Format every line of text read from the entries below as a single numbered list, skipping blank lines. Exclude the pictures themselves from the output.

Dataset excerpts
=== Section Start ===

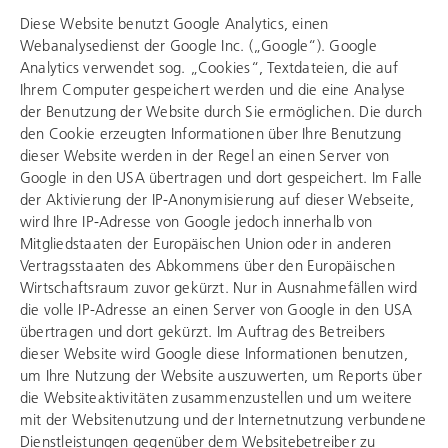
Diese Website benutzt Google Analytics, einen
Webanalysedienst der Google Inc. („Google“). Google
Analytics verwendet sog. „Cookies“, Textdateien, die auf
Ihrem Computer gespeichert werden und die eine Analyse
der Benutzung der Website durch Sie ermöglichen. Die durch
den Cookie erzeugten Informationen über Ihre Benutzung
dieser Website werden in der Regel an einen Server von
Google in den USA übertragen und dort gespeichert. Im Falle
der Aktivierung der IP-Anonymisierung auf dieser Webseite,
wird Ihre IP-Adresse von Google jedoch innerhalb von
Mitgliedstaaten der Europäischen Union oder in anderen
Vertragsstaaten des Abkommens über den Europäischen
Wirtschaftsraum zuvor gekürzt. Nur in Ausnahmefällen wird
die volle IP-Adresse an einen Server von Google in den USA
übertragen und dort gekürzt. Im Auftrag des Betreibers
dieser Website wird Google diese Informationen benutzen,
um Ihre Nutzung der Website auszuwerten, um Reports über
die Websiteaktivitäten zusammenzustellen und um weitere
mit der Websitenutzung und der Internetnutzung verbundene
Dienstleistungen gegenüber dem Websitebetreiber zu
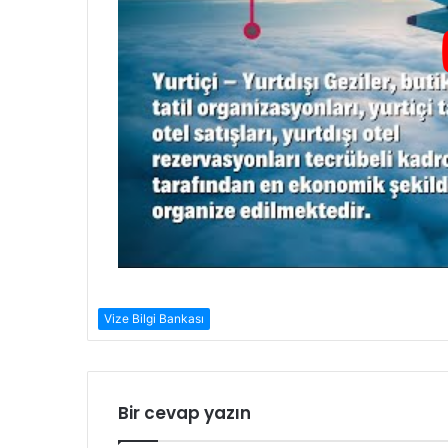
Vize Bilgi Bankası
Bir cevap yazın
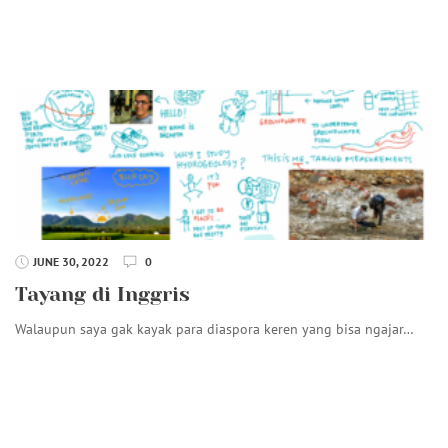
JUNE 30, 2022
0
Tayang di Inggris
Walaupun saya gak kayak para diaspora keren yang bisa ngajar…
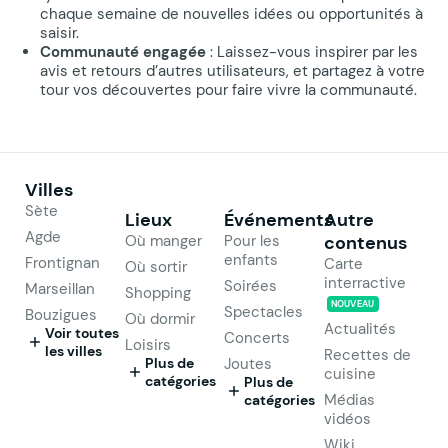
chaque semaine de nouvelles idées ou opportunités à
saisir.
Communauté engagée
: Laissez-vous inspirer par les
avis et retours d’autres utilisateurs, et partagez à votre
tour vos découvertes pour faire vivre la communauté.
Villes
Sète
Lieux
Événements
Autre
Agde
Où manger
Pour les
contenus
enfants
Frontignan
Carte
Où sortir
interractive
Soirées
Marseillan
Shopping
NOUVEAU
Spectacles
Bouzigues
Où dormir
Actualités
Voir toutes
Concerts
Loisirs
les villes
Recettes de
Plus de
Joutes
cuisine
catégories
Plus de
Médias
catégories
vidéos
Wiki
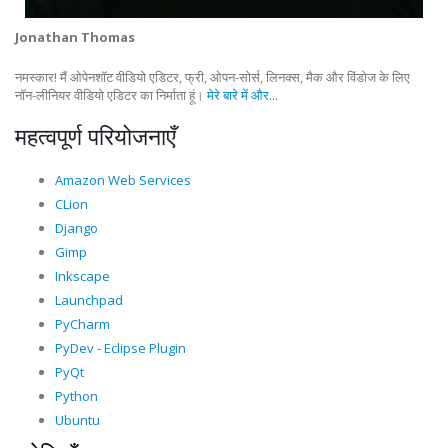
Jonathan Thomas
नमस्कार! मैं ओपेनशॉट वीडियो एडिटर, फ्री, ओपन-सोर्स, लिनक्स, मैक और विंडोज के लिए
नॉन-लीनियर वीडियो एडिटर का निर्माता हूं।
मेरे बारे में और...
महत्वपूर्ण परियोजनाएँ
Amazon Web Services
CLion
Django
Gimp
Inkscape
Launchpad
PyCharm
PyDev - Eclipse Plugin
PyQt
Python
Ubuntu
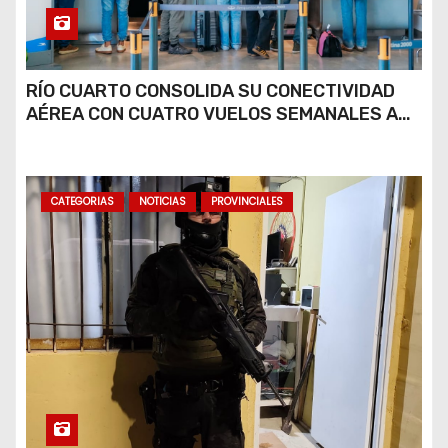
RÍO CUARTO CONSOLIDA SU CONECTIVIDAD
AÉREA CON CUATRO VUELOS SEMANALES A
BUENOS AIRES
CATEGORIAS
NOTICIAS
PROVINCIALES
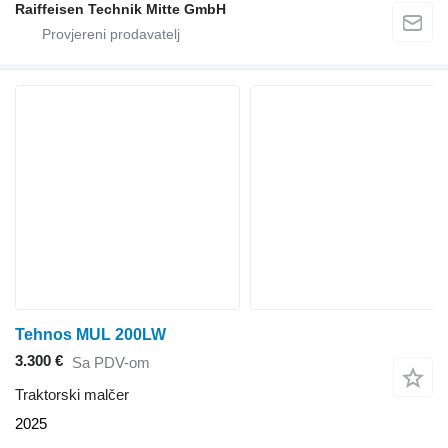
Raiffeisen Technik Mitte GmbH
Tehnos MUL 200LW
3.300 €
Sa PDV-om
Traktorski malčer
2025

=== Section End ===

> TASK OUTPUT
1. Diese Website benutzt Google Analytics, einen
2. Webanalysedienst der Google Inc. („Google“). Google
3. Analytics verwendet sog. „Cookies“, Textdateien, die auf
4. Ihrem Computer gespeichert werden und die eine Analyse
5. der Benutzung der Website durch Sie ermöglichen. Die durch
6. den Cookie erzeugten Informationen über Ihre Benutzung
7. dieser Website werden in der Regel an einen Server von
8. Google in den USA übertragen und dort gespeichert. Im Falle
9. der Aktivierung der IP-Anonymisierung auf dieser Webseite,
10. wird Ihre IP-Adresse von Google jedoch innerhalb von
11. Mitgliedstaaten der Europäischen Union oder in anderen
12. Vertragsstaaten des Abkommens über den Europäischen
13. Wirtschaftsraum zuvor gekürzt. Nur in Ausnahmefällen wird
14. die volle IP-Adresse an einen Server von Google in den USA
15. übertragen und dort gekürzt. Im Auftrag des Betreibers
16. dieser Website wird Google diese Informationen benutzen,
17. um Ihre Nutzung der Website auszuwerten, um Reports über
18. die Websiteaktivitäten zusammenzustellen und um weitere
19. mit der Websitenutzung und der Internetnutzung verbundene
20. Dienstleistungen gegenüber dem Websitebetreiber zu
21. Vize Bilgi Bankası
22. Bir cevap yazın
23. JUNE 30, 2022
24. 0
25. Tayang di Inggris
26. Walaupun saya gak kayak para diaspora keren yang bisa ngajar…
27. chaque semaine de nouvelles idées ou opportunités à
28. saisir.
29. Communauté engagée
30. : Laissez-vous inspirer par les
31. avis et retours d’autres utilisateurs, et partagez à votre
32. tour vos découvertes pour faire vivre la communauté.
33. Villes
34. Sète
35. Lieux
36. Événements
37. Autre
38. Agde
39. Où manger
40. Pour les
41. contenus
42. enfants
43. Frontignan
44. Carte
45. Où sortir
46. interractive
47. Soirées
48. Marseillan
49. Shopping
50. NOUVEAU
51. Spectacles
52. Bouzigues
53. Où dormir
54. Actualités
55. Voir toutes
56. Concerts
57. Loisirs
58. les villes
59. Recettes de
60. Plus de
61. Joutes
62. cuisine
63. catégories
64. Plus de
65. Médias
66. catégories
67. vidéos
68. Wiki
69. Jonathan Thomas
70. नमस्कार! मैं ओपेनशॉट वीडियो एडिटर, फ्री, ओपन-सोर्स, लिनक्स, मैक और विंडोज के लिए
71. नॉन-लीनियर वीडियो एडिटर का निर्माता हूं।
72. मेरे बारे में और...
73. महत्वपूर्ण परियोजनाएँ
74. Amazon Web Services
75. CLion
76. Django
77. Gimp
78. Inkscape
79. Launchpad
80. PyCharm
81. PyDev - Eclipse Plugin
82. PyQt
83. Python
84. Ubuntu
85. RÍO CUARTO CONSOLIDA SU CONECTIVIDAD
86. AÉREA CON CUATRO VUELOS SEMANALES A
87. BUENOS AIRES
88. CATEGORIAS
89. NOTICIAS
90. PROVINCIALES
91. Raiffeisen Technik Mitte GmbH
92. Tehnos MUL 200LW
93. 3.300 €
94. Sa PDV-om
95. Traktorski malčer
96. 2025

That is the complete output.